カルロスが場違いに思えるその人を、ついつい指差してしまった。
本当は、指差してはいけないんだけれども…それだけ興奮して頭の中がぐちゃぐちゃにになったのだろう。
それを必死に収束させて、大人の対応をしようと頑張って挨拶しようとする前に、先を越される。
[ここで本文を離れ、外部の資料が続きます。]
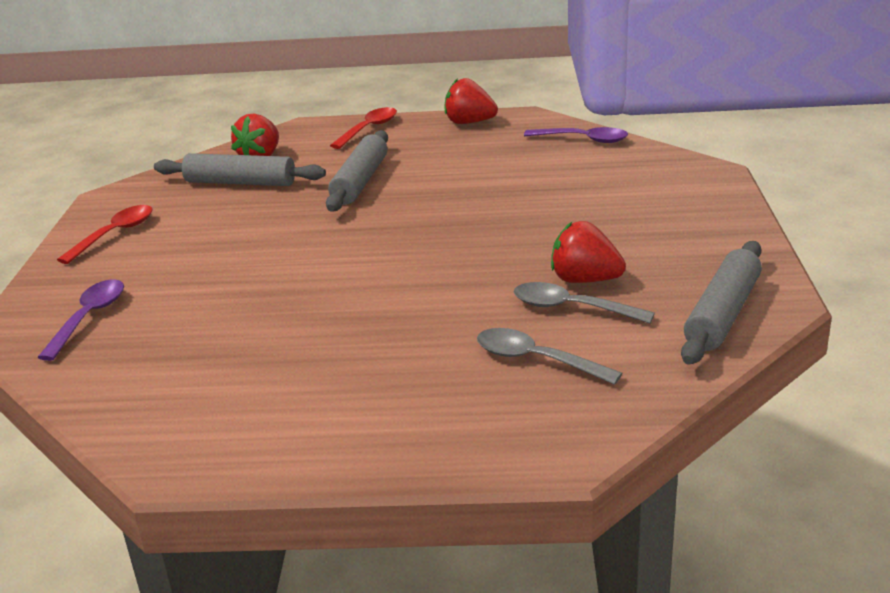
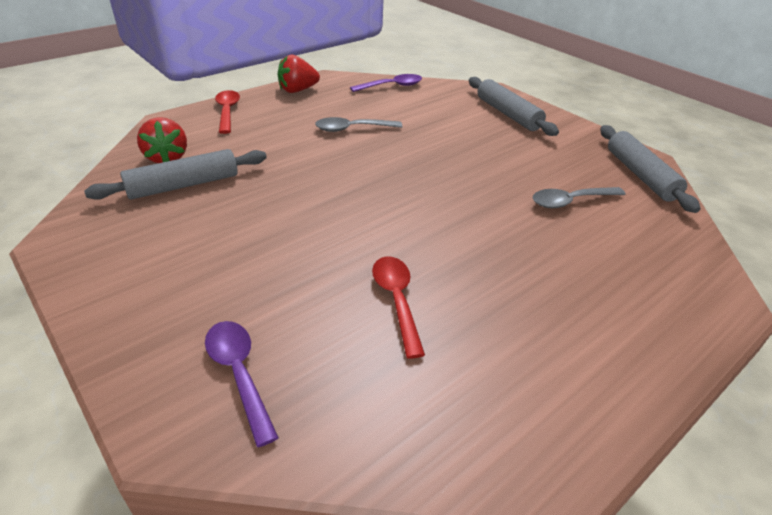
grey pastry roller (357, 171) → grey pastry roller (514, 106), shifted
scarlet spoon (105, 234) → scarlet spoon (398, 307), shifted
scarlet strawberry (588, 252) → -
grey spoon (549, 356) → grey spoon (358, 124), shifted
「あぁ、初めましてと言った方が良いか?私はルーズベルト•アステード。アステード王国の王子だよ。そして君の義兄だ。よろしくね。」

「えっと…カルロス•セイクリオンです。よろしくお願いします?」
「ふふふっ、何で疑問系なのかは今は問わないよ。大体は予想つくからね。それにしても凄い面々だ。ディール帝国前皇帝及び皇帝方、この様な場で急に押しかけてしまい申し訳ありません。私も家族の一員となりましたので、今後ともよろしくお願いします。また、国家間でも…」
「あぁ、報告は受けているし、連絡も受けているから大丈夫だ。今は甥っ子を中心とした家族とその仲間達であるから、仰々しい対応は控えよう。」

そう言って笑い合っている。
涙が止まった我が次男は、殿下の腕から逃れてカルロスに飛びついて来た。
そっとスペースを開ける。二人で抱きしめても良いはずだ。

「えっと、おめでとうございます?」
「ふふふっ、疑問系だね。私も何でこうなったのか…逃げて来たんだけれどね~逃げきれなかったよ。竜人族の執着は凄まじいからね。カルも気をつけるように。もう手遅れかもしれないけれどね…」

お互い何とも言えない顔をしている。さすが兄弟だ。表情がよく似ていた。
兄が文官として務めていたから、理性を総動員しながらも、何となく理解したんだろうな。